On March 8, 2014, a plane took off from Kuala Lumpur, heading for Beijing. However, Malaysia Airlines flight MH370 never reached its destination. Five years later, the crash site of the Boeing 777 has still not been discovered, and the pain and anger of those who lost loved ones continue, as they are unable to get answers or closure.
Despite several inquiries and the most extensive underwater search ever conducted, what happened to MH370 remains a mystery. In 2015 debris washed ashore on or near the African coast was confirmed to have come from the plane, and computer modeling of currents indicated that the debris originated from the southern Indian Ocean, near Australia. However, MH370 should never have been anywhere near that location.
The plane’s transponder, a device which transmits information to air traffic control, was switched off 40 minutes into the flight. From military radar, we know that MH370 veered away from its intended path, turning south-west, then north again. Why the pilot took this course though is unknown.

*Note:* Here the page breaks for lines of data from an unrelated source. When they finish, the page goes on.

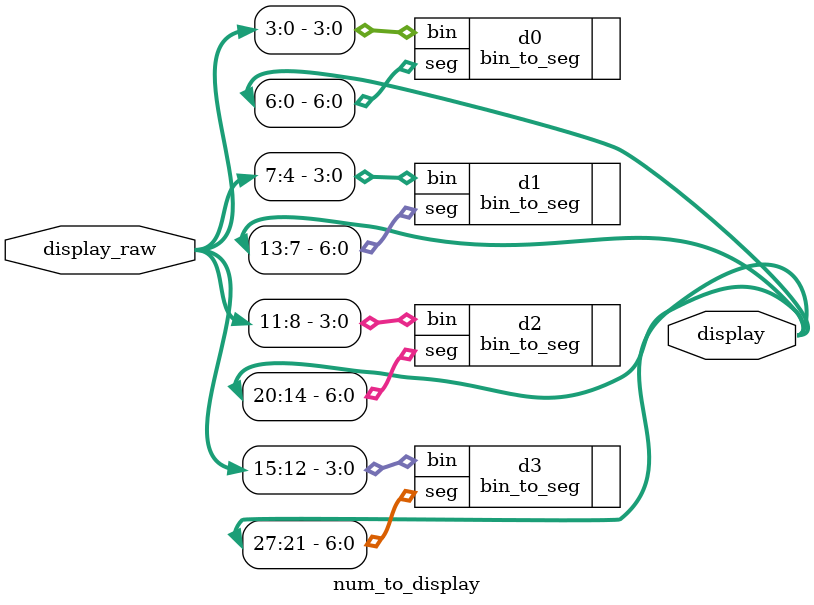
<source format=v>
`timescale 1ns / 1ps


module num_to_display(
    input [15:0] display_raw,
    output [27:0] display
    );
    
    bin_to_seg d0(
        .bin(display_raw[3:0]),
        .seg(display[6:0])
        );
    bin_to_seg d1(
        .bin(display_raw[7:4]),
        .seg(display[13:7])
        );
    bin_to_seg d2(
        .bin(display_raw[11:8]),
        .seg(display[20:14])
        );
    bin_to_seg d3(
        .bin(display_raw[15:12]),
        .seg(display[27:21])
        );
    
    
endmodule

</source>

Some have suggested that it was a planned action by the pilot, Zaharie Ahmad Shah, similar to the murder-suicide by the co-pilot of Germanwings flight 9525 in 2015. Speculation was fueled by the discovery that Captain Zaharie had mapped out a similar route on his home flight simulator. However, the idea has been dismissed by official investigators, who believe that a loss of oxygen caused passengers and crew to fall unconscious, and that the plane then flew on autopilot until its fuel ran out. However, this does not explain the change of course, which is believed to have been a human intervention, perhaps in an attempt to turn round and make an emergency landing.
An official report by Malaysian authorities, initially described as “final”, caused upset and fury among the families of passengers, leaving them with more questions than answers. The majority of the passengers were Chinese nationals, including a group of artists returning from a calligraphy exhibition, but the city’s international community was affected too: two students from the Lycée Français International de Pékin (LFIP) and their mother were onboard, as well as parents of a student at Beijing City International School (BCIS) and the partner of a former teacher at Western Academy of Beijing (WAB).
For all those who lost loved ones in this tragedy, the search for closure goes on. Our thoughts are with them on this sad anniversary, and we join them in hoping that someday, the truth about MH370 will come to light.